Short Answer: No.

Long Answer

My concerns came up when I was attempting to make some image-planed holograms on PFG-3c plates. PFG-3c is slow, 3000 microjoule/cm^2, and I was getting multi-minute exposures. Parts of the image was coming out, but generally there was a big black blob in the middle of the plate, with rings like an interferometer would make.

So, first thing is vibration, and I re-did all my baffling, sealed an air duct which passes over my table (ignored up till now because I normally just turn the AC off when making holograms), and spent a lot of time staring at the output of an interferometer.

Then I saw the laser blink. Oh Joy, my relatively difficult to acquire wonderfully long coherence length 315M is unhappy.

So, I plugged a photo-transistor into the microphone input of my computer, and wrote a quick-and-dirty program to watch the audio, and when a sample greater than a given amplitude is read, dump the surrounding second of samples. One problem with this setup is that the mic input is AC-coupled. So a pulse looks like two pulses, one going positive and one going negative. Block the beam momentarily and you see:

FIXME: sample data here

Then I listened to my florescent lights. 120 Hz. Which is odd because I bought ones with electronic ballasts, I was expecting 400 Hz. Then I listened to my LED flash light's PWM dimmer. Then I was finished convincing myself the apparatus worked and got back to it...

I placed the photo-transistor on the stand which my beam splitter is mounted on, and had it watch the light which spills out of the beam splitter (its a polarizing cube beam splitter, but its not AR coated for 532nm...).

The laser is surprisingly noisy. Unless its my mic input... I was getting pulses with an amplitude of 500 (on a scale of +-32768) in bursts, several for a minute and then nothing for five or ten of minutes. Very irregular.

Then I started tapping on things. Vibration causes events. Then I noticed that what was really happening was the vibration was causing the photo-transistor to move. I just taped it to things, and left too big of a cantilever.

So I was getting false positives. OK, tape the sensor down more securely, put all the baffling back on, and treat it like making a hologram. Don't enter the room while measuring (air currents), turn off the AC. That reduced events dramatically. I had none for two hours. And then two in one minute...

Then I assembled an interferometer, and put the photo-transistor in part of the interference pattern. That was VERY sensitive. Unusably sensitive. I could watch the interference pattern and see it was vibration, and not mode-hops. A mode-hop is more or less instant, the interference pattern goes *boink* to a new position, instead of perceptibly moving there like vibration. More false positives.

The Final Apparatus

I placed the photo-transistor in the rings reflected from the lens in my spatial filter, about 1.5 feet away so the rings are relatively large, a period of maybe 1/4 inch. When the laser is calibrating itself, you can watch the rings jump as the laser mode-hops. However once the laser finishes, calibrating the rings do not move without significant effort. The interference is between reflections off the front and rear surfaces of the lens, it will take some serious vibration to get those to move relative to each other.
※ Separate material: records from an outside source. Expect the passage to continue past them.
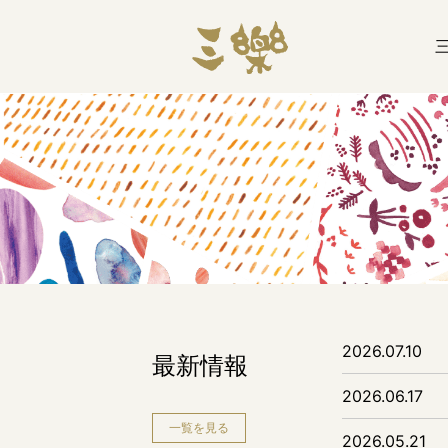
2026.07.10
最新情報
2026.06.17
一覧を見る
2026.05.21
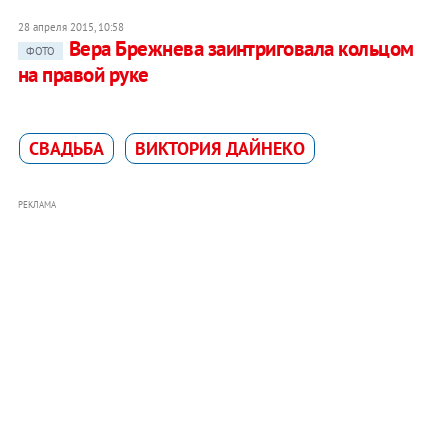
28 апреля 2015, 10:58
Вера Брежнева заинтриговала кольцом
ФОТО
на правой руке
СВАДЬБА
ВИКТОРИЯ ДАЙНЕКО
РЕКЛАМА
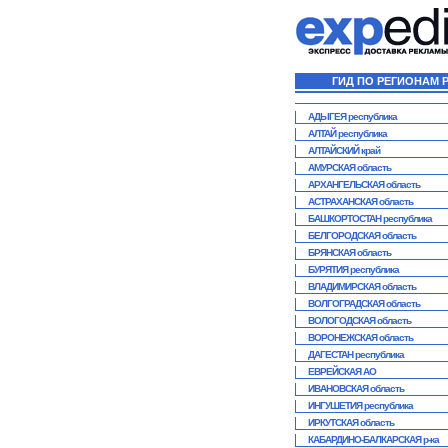
ГИД ПО РЕГИОНАМ 
АДЫГЕЯ республика
АЛТАЙ республика
АЛТАЙСКИЙ край
АМУРСКАЯ область
АРХАНГЕЛЬСКАЯ область
АСТРАХАНСКАЯ область
БАШКОРТОСТАН республика
БЕЛГОРОДСКАЯ область
БРЯНСКАЯ область
БУРЯТИЯ республика
ВЛАДИМИРСКАЯ область
ВОЛГОГРАДСКАЯ область
ВОЛОГОДСКАЯ область
ВОРОНЕЖСКАЯ область
ДАГЕСТАН республика
ЕВРЕЙСКАЯ АО
ИВАНОВСКАЯ область
ИНГУШЕТИЯ республика
ИРКУТСКАЯ область
КАБАРДИНО-БАЛКАРСКАЯ р-ка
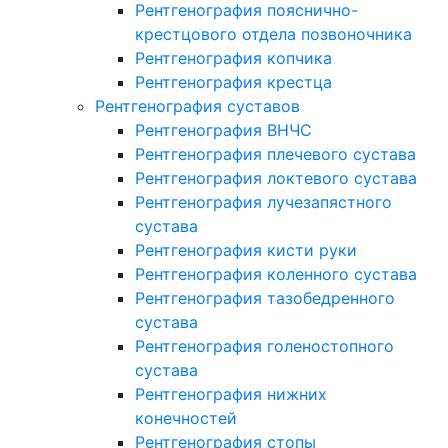
Рентгенография пояснично-
крестцового отдела позвоночника
Рентгенография копчика
Рентгенография крестца
Рентгенография суставов
Рентгенография ВНЧС
Рентгенография плечевого сустава
Рентгенография локтевого сустава
Рентгенография лучезапястного
сустава
Рентгенография кисти руки
Рентгенография коленного сустава
Рентгенография тазобедренного
сустава
Рентгенография голеностопного
сустава
Рентгенография нижних
конечностей
Рентгенография стопы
This picture shows the photo transistor (taped to an angle bracket, in turn taped to a baffle), and the interference pattern its observing. Note that the camera is having some moire pattern issues with the rings.
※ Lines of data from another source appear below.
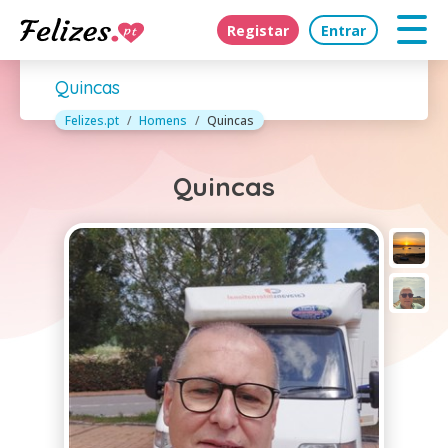
Registar
Entrar
Quincas
Felizes.pt
Homens
Quincas
Quincas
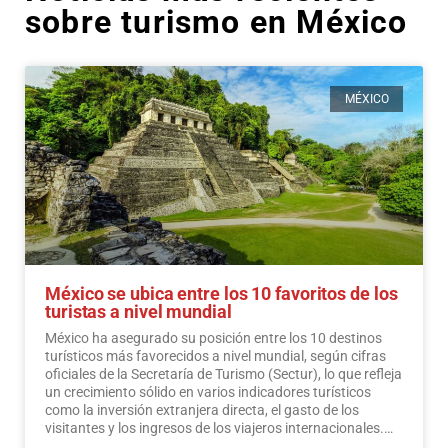
sobre turismo en México
MÉXICO
México se ubica entre los 10 favoritos de los
turistas a nivel mundial
México ha asegurado su posición entre los 10 destinos
turísticos más favorecidos a nivel mundial, según cifras
oficiales de la Secretaría de Turismo (Sectur), lo que refleja
un crecimiento sólido en varios indicadores turísticos
como la inversión extranjera directa, el gasto de los
visitantes y los ingresos de los viajeros internacionales.…
Leer más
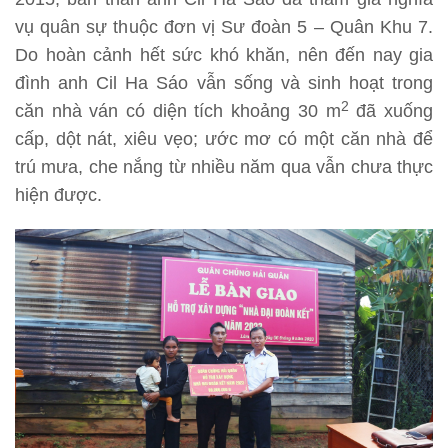
vụ quân sự thuộc đơn vị Sư đoàn 5 – Quân Khu 7.
Do hoàn cảnh hết sức khó khăn, nên đến nay gia
đình anh Cil Ha Sáo vẫn sống và sinh hoạt trong
2
căn nhà ván có diện tích khoảng 30 m
đã xuống
cấp, dột nát, xiêu vẹo; ước mơ có một căn nhà để
trú mưa, che nắng từ nhiều năm qua vẫn chưa thực
hiện được.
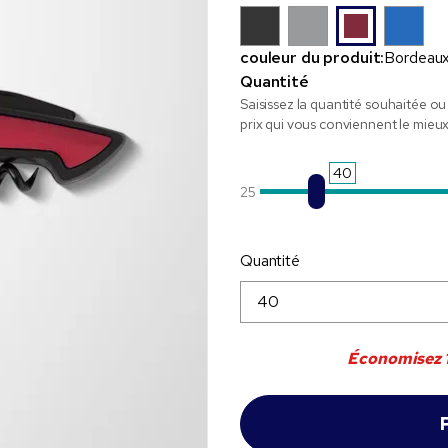
couleur du produit:
Bordeau
Quantité
Saisissez la quantité souhaitée ou 
prix qui vous conviennent le mieux
40
25
Quantité
Économisez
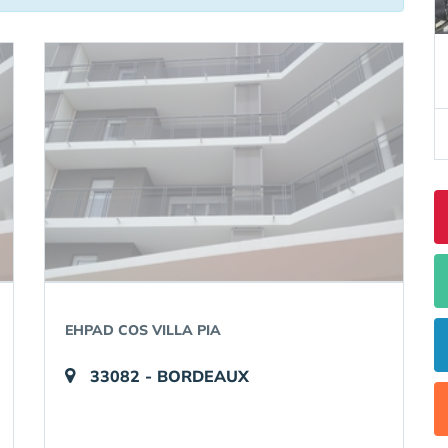
EHPAD COS VILLA PIA
33082 - BORDEAUX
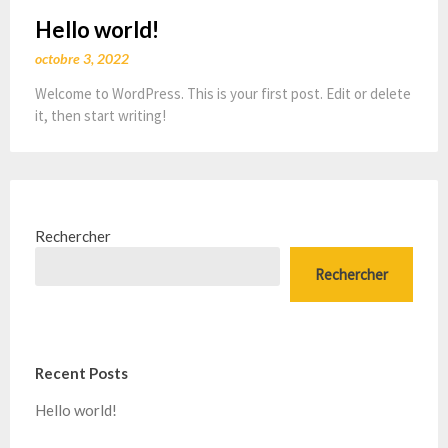
Hello world!
octobre 3, 2022
Welcome to WordPress. This is your first post. Edit or delete
it, then start writing!
Rechercher
Rechercher
Recent Posts
Hello world!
I then had the laser do its calibration dance. I got 73 events in 511 seconds. I then observed the distribution of samples for each event. X is event number, Y is sample value, or standard deviation.

Note how it abruptly calms down on the right side. Thats where it finished its calibration. Also note that when its really mode hopping, its pegging the ADC.

My definition of an event as +- 500 ADC units is way too low. A mode-hop is more like 10,000 ADC units, or more likely a peg.

This graph shows events after the calibration is complete. Note the Y axis is much smaller, these events are nowhere near the magnitude of the hops during calibration. There are 115 events, over about 7.5 hours.

I believe that observing the interference pattern between two surfaces of the same lens detects mode hops and ignores most vibration events. A minimum amplitude of 500 ADC units causes vibration events to be detected as false positives. If the lowest amplitude event during the calibration is considered to be a mode hop, events below that amplitude (IE: all of them) can be discarded.

So I believe my 315M is not mode-hopping at this time. I need to make some long exposure holograms to verify that conclusion.